VoltProjects has two applications, one called Server, and another one called Builder.

The server’s job is to host the content publicly. Based off the requested project and the requested page will be found, then rendered and sent to client. Same stuff that every other major site has been doing since forever.

The Details

Time to actually take a look into the major changes. Will talk a bit of nerd here to.

Splitting the App

In VoltProjects 1.0, a single monolithic application was responsible for cloning git repos, building their docs and hosting the raw static files build out of them. There were a lot of issues with this design, the main one being crashing, and forcing re-builds. If the app crashed, it took the server hosting the content down with it too, and if you wanted to force a re-build of everything, once again, you had to take down the server.
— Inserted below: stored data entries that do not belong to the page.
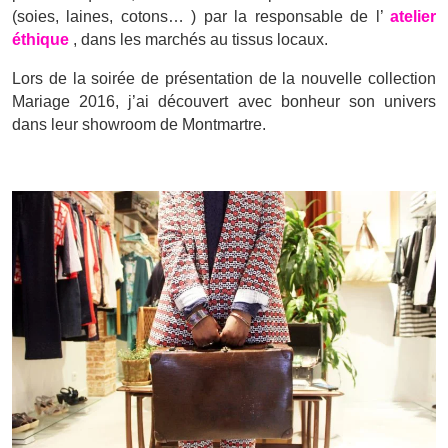
(soies, laines, cotons… ) par la responsable de l’
atelier
éthique
, dans les marchés au tissus locaux.
Lors de la soirée de présentation de la nouvelle collection
Mariage 2016, j’ai découvert avec bonheur son univers
dans leur showroom de Montmartre.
So I split the application into two. One called Builder and one called Server. I already explain what app does what above.

App Development Decisions

Both apps are still built with .NET, with the server being ASP.NET Core, and the builder using Microsoft.Extensions.Hosting.

However, while developing this version I had a play-around with having the front-end being an SPA, instead of server-side rendered with MVC. I tried React, Vue and Angular. Going the SPA route does have the advantage of really nice interactivity, and just having a server that focuses on being an API, but everything else kinda takes a hit in someway. The first is end-user performance; The end user has to sit around and download 5mb+ of Javascript just to be able to view the docs, yes their are “meta-frameworks” (you will get use to the bullshit names JS devs give everything) such as NextJs and Nuxt, but these things kinda personally suck to use. Everything has to be “their” way, and I don’t like “their” way.
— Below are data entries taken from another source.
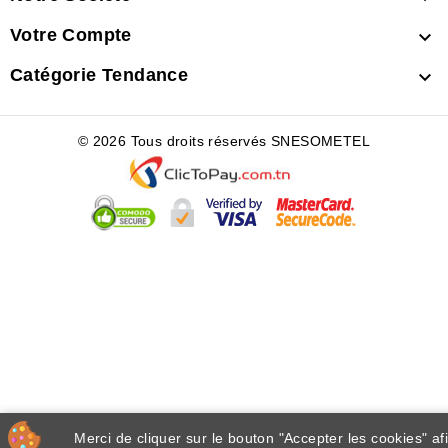
Votre Compte

Catégorie Tendance

© 2026 Tous droits réservés SNESOMETEL
Merci de cliquer sur le bouton "Accepter les cookies" af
Another thing is that this is documentation, the nice page transitions that an SPA provided to different pages are nice, but is not needed.

A Database

We got technology straight from the 1970s finally. Projects and their pages are stored in a Database. Previously everything was stored on disk, and the server just directly hosted the static content. This was honestly fine, but if you want to a standard template, with standard elements (such as the shared VP navbar) it becomes a bit more of a problem. Early in development, I made the build process spit out JSON files, then have the server read and parse the JSON files and render out the content to the client. Problem with this is that its slow, so instead I made the Builder still spit out JSON files, but then read them and put them into a database in a standard format that the server can then just simply read from.
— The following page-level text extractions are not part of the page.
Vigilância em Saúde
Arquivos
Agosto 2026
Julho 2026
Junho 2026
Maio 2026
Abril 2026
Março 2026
For the DBMS, I choose Postgres. Now maybe Postgres is overkill, but I’m a lot more familiar with it, plus it means I don’t ever have to worry about “hey guys we moving from x to Postgres” issue.

General Infrastructure Updates

The last major change I will talk about is infrastructure updates, the stuff that no one will ever see. I self-host the majority of my stuff, running it all on my home server. The previous version was ran directly on a Linux VM, with no Docker, using systemd to start/restart the app. It was shit.

But now I’m using Kubernetes. Now I will say, setting Kubernetes up was a bit of a pain in the ass, but it makes managing and deploying so much easier. No more sshing into the VM, copying the new version’s files to it, and restarting the systemd service. Now it’s just a “simple” yml file, and kubectl apply -f voltprojects.yaml.

Since we using Kubernetes, the apps get built into a Docker image, and are hosted on Docker Hub.